(This is Once Upon a Time in Hollywood film review, which is a Tarantino film about the 1969 alternate timeline set in Hollywood)
Tarantino is back, but this time his movie seems to be more of a slice-of-life genre rather than the gritty action to the likes of Inglorious Basterds or Django Unchained. Once Upon a Time in Hollywood is really a sort of homage to the old classic Hollywood back in their heydays in alternate timeline.
The film is directed by the famous Quentin Tarantino himself, along with plenty of A-star actors and others such as Leonardo DiCaprio, Brad Pitt, Margot Robbie, Emile Hirsch, Margaret Qualley, Timothy Olyphant, Austin Butler, Dakota Fanning, Bruce Dern, and Al Pacino. Now, let’s get down to the Once Upon a Time in Hollywood film review to see if can match its predecessors in terms of quality and storytelling!
The film has actually not much of a plot to speak of, as it relies on multiple perspectives of actors working in Hollywood, and also documenting their lives there sort of. But the main leads are actor Rick Dalton and his stunt double Cliff Booth, and it sees them going through rough period in their lives where their stardom is fading. What will happen?
Once Upon a Time in Hollywood Film Review
This film is once again a fine example of the management of expectations. If you’re expecting something along the lines of… Inglorious Basterds or Django Unchained then you will be sorely disappointed. This is much more along the lines of Pulp Fiction. A collection of moments instead of a very story driven plot. If I were to classify this film into a genre, it would be slice of life.
Does the story really even matter? I don’t think it does. But it is true that some Context might help you understand this film better. Charles Manson was the Head of a cult whose members had committed a gruesome multiple murder on some members of Hollywood High society one night. One of the murdered is Margot Robbie’s character, Sharon Tate. This bit of information serves to frame the ending of the movie better, give it more meaning and also to of course better give a reason for why she is in the movie at all.

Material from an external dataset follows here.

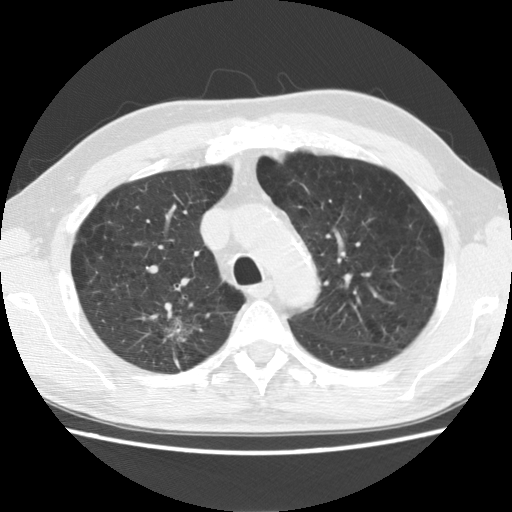
Chest CT (low-dose screening protocol), one axial image, baseline screening round, lung window (W 1500 / L -600 HU), 2.5 mm slice thickness, standard (soft-tissue) reconstruction kernel (STANDARD). Male, age 64 years at enrolment.
• Lesion marked by an expert reader, box from (x=118, y=297) to (x=210, y=368) px.
• Reader record for this screening exam (exam-level; its link to the box is not recorded): non-calcified nodule or mass ≥4 mm, right upper lobe, 39 × 31 mm, spiculated (stellate) margins, mixed attenuation.
• Participant outcome: lung cancer diagnosed 74 days after this screen — adenocarcinoma, NOS, right upper lobe, moderately differentiated (G2), stage IB (AJCC 6th edition), 40 mm at pathology.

Does the story really even matter? I don’t think it does
But the main bulk of the movie really isn’t about any of that, it’s pretty much about the daily life, shenanigans and relationship between the 2 main leads. One a Hollywood action star has-been struggling to get his career back on track and also at the same time coming to terms with the fact that he is a has-been. The other is his laid back, devil may care stuntman.
So if the story isn’t the point of this film? What is? Moments!
So if the story isn’t the point of this film? What is? Moments. This film is made up of scenarios that are supplemented by an amazing script by tarantino and some great fucking acting and improv of the actors. The film may not have a very….. Compelling plot but god dayum do some moments wow me. This isn’t an example of how to write compelling plot for your film but it is many good examples of how to film different kinds of scenes with different kinds of tones.
This film sort of reminded me of THE classic spaghetti Western “The good, the bad and the ugly”. In a sense that it too was very much a collection of very interesting, well shot and well acted scenarios strung together by a plot which may or may not have mattered. Of course, that film had a more cohesive and compelling plot and hence is a better film overall.
Is the sacrifice of good scenes better for the greater good of the overall plot even though you have boring moments in between?
But it does make me wonder, is the sacrifice of good scenes better for the greater good of the overall plot even though you have boring moments in between? Or is it perhaps better to make sure every single scene you shoot is an interesting scene but the overall plot ends up being nonsensical and maybe even inconsequential in the end?
Ultimately this film is a homage to the decadent and wacky Hollywood lifestyle of the 60s and 70s. It is a slice of life comedy.